Attractive fictional characters don't necessarily need to exist in a book — many of us channel our fantasised, imagined lives into the real world. Take my unhealthy and borderline obsessive crush on Pedro Pascal, for instance. It isn't necessarily motivated by the fact that he's the hottest zaddy I've ever laid my eyes on (although that too), but because he almost isn't a real person. He isn't attainable. Hell, he doesn't even know I exist. To me, he's fictional.
Similarly, when I launch Hinge, it's extremely rare to see my location in Sydney, where I actually live. Instead, I carefully place my map pin in the most isolated place in Canada, in the (very unrealistic) hope of finding a hot, bearded, flannel-wearing man that I can...penpal with?
Yes, it doesn't make much sense logically but these examples are manifestations of a desire for a love that doesn't really exist. It's through the unattainable that we're able to project our own fantasies onto people, even though we know that they have zero basis in reality. Like the fictional characters we love, these people can't hurt us. I chastised my Connell-loving self for manifesting my emotional unavailability in weird and wonderful ways but my crush was actually another way of protecting myself, through fantasy and escape.
To me, it makes sense when we consider the romance genre as a whole. Romance remains the most profitable and highest earning genre of fiction, with 82% of readers identifying as women. Obviously, part of the reason why romance is dominated by women lies in social conditioning (emotions + love = girly things) but Scotney says that escapism is also a factor.
"Indulging in a romance novel, we know the outcome most of the time will be soothing," Scotney says. "We're not faced with the uncertainty and unpredictability of real life and within real human personas. Romance novels can provide a 'happy ending' that we are never assured we will find IRL."

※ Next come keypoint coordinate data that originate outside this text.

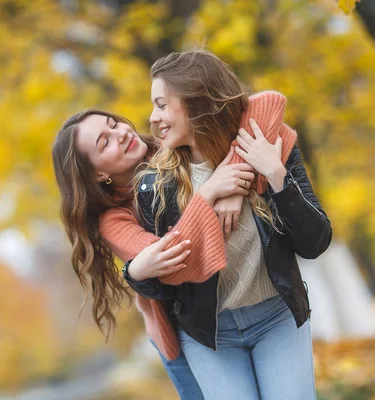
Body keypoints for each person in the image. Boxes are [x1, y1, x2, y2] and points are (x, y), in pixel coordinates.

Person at [126, 50, 332, 399]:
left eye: (162, 105)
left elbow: (316, 242)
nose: (153, 118)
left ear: (196, 101)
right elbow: (167, 285)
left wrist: (276, 175)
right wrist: (206, 196)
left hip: (276, 319)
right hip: (210, 336)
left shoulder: (268, 145)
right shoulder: (155, 185)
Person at [51, 98, 289, 398]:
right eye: (105, 142)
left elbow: (265, 103)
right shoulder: (114, 219)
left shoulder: (177, 148)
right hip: (184, 335)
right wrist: (211, 191)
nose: (121, 133)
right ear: (99, 175)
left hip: (257, 305)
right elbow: (175, 254)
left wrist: (235, 183)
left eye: (114, 124)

But it also makes me consider something I heard a while back: romance is the most popular book genre because it allows women to fantasise about a world in which they're treated nicely. Ouch. That's absolutely a very hetero way of looking at it but it does ring true for the most part. Many of us are so drawn to romance because we long for a world where we're treated kindly, and if not kindly, then as desirable and hot sexual beings. It's a genre dedicated wholly to women's pleasure, where men's only job is to satisfy us. Whether it's offering us an escape from our mundane lives and making our train rides a little spicier, or making us swoon and fall in love with its fictitious characters, it's made for us.
Would you rather be writing a novel next door to the hottest man who's ever walked the planet (à la Emily Henry's Beach Read) or jump onto a catfish-filled dating app, only to have your confidence inevitably shattered 20 times over? I know where I'll be.